VaB-AL: Incorporating Class Imbalance and Difficulty with Variational Bayes for Active Learning
This addresses the challenge of efficient data labeling in machine learning, particularly for imbalanced datasets, though it is an incremental improvement over existing active learning methods.
The paper tackles the problem of active learning for discriminative models by incorporating class imbalance and difficulty, showing that ignoring these factors is harmful. The proposed method, which uses variational Bayes and a VAE, significantly outperforms state-of-the-art methods on multiple datasets, including a real-world imbalanced one.
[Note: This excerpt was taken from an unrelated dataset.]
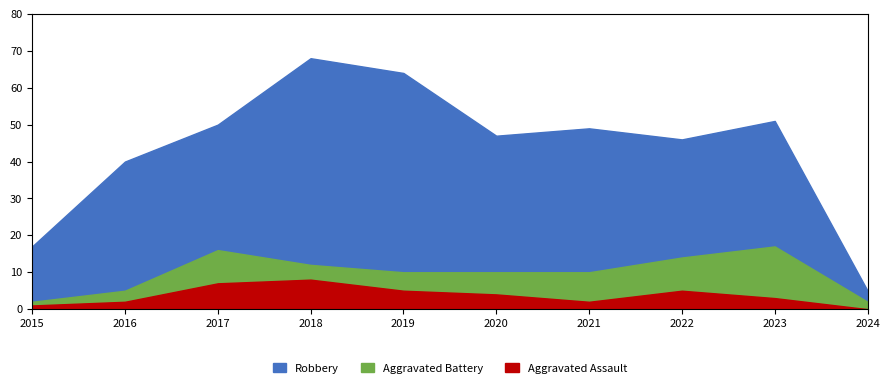

At how many categories does at least one series exceed 25?

8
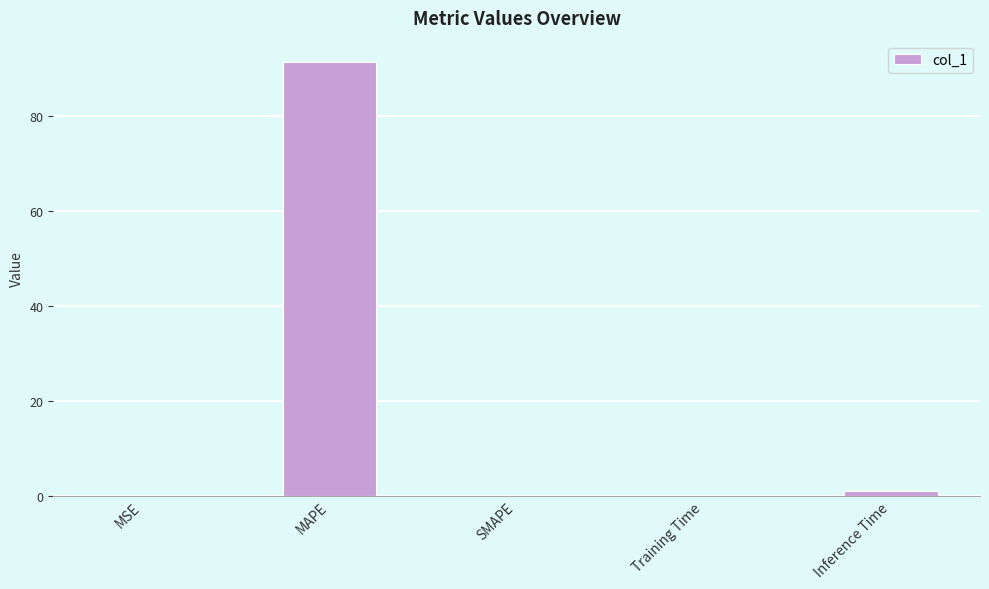

Does the chart contain stacked bars?

No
Active Learning for discriminative models has largely been studied with the focus on individual samples, with less emphasis on how classes are distributed or which classes are hard to deal with. In this work, we show that this is harmful. We propose a method based on the Bayes' rule, that can naturally incorporate class imbalance into the Active Learning framework. We derive that three terms should be considered together when estimating the probability of a classifier making a mistake for a given sample; i) probability of mislabelling a class, ii) likelihood of the data given a predicted class, and iii) the prior probability on the abundance of a predicted class. Implementing these terms requires a generative model and an intractable likelihood estimation. Therefore, we train a Variational Auto Encoder (VAE) for this purpose. To further tie the VAE with the classifier and facilitate VAE training, we use the classifiers' deep feature representations as input to the VAE. By considering all three probabilities, among them especially the data imbalance, we can substantially improve the potential of existing methods under limited data budget. We show that our method can be applied to classification tasks on multiple different datasets -- including one that is a real-world dataset with heavy data imbalance -- significantly outperforming the state of the art.